**WHAT TO PRODUCE**
Reproduce the lines of the listing below verbatim, starting at the line containing "योगैरष्टविधैर्विष्णुर्न प्राप्यश्चेह जन्मनि" and continuing through the end of the listing, with both ends included.

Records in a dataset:
======

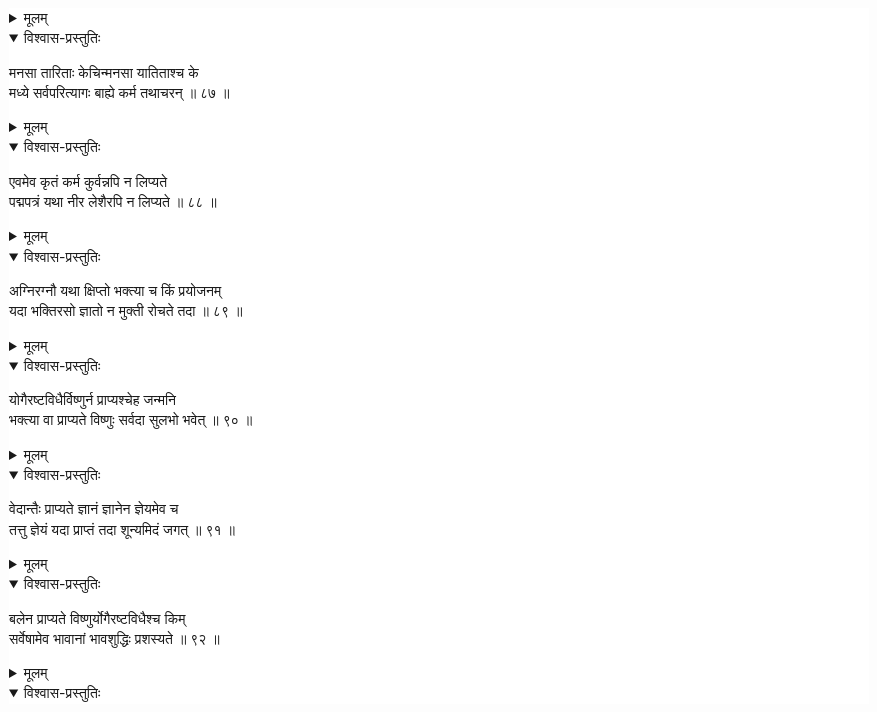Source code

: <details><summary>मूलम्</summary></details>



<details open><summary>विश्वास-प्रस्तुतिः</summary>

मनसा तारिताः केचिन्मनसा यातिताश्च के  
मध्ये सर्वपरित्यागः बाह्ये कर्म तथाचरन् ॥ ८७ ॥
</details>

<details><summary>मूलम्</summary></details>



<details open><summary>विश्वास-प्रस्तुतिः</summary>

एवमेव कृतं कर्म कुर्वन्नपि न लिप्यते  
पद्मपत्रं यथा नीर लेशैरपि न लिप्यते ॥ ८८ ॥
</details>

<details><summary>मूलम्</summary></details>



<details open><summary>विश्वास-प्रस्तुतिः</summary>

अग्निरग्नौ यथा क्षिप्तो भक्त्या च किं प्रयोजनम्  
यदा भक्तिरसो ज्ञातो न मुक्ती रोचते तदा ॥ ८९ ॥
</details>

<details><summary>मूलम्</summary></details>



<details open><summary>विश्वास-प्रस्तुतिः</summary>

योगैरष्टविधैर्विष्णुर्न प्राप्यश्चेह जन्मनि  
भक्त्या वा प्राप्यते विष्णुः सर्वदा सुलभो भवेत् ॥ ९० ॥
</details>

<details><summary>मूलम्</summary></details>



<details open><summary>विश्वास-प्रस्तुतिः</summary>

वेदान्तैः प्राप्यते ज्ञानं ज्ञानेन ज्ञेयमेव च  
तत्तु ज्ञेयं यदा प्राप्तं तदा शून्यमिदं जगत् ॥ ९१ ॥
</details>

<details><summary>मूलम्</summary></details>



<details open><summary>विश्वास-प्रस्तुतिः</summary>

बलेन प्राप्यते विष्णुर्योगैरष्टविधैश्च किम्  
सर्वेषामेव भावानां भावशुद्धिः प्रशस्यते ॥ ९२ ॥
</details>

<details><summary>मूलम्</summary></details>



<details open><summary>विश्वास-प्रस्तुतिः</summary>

======

**EXPECTED OUTPUT**
योगैरष्टविधैर्विष्णुर्न प्राप्यश्चेह जन्मनि  
भक्त्या वा प्राप्यते विष्णुः सर्वदा सुलभो भवेत् ॥ ९० ॥
</details>

<details><summary>मूलम्</summary></details>



<details open><summary>विश्वास-प्रस्तुतिः</summary>

वेदान्तैः प्राप्यते ज्ञानं ज्ञानेन ज्ञेयमेव च  
तत्तु ज्ञेयं यदा प्राप्तं तदा शून्यमिदं जगत् ॥ ९१ ॥
</details>

<details><summary>मूलम्</summary></details>



<details open><summary>विश्वास-प्रस्तुतिः</summary>

बलेन प्राप्यते विष्णुर्योगैरष्टविधैश्च किम्  
सर्वेषामेव भावानां भावशुद्धिः प्रशस्यते ॥ ९२ ॥
</details>

<details><summary>मूलम्</summary></details>



<details open><summary>विश्वास-प्रस्तुतिः</summary>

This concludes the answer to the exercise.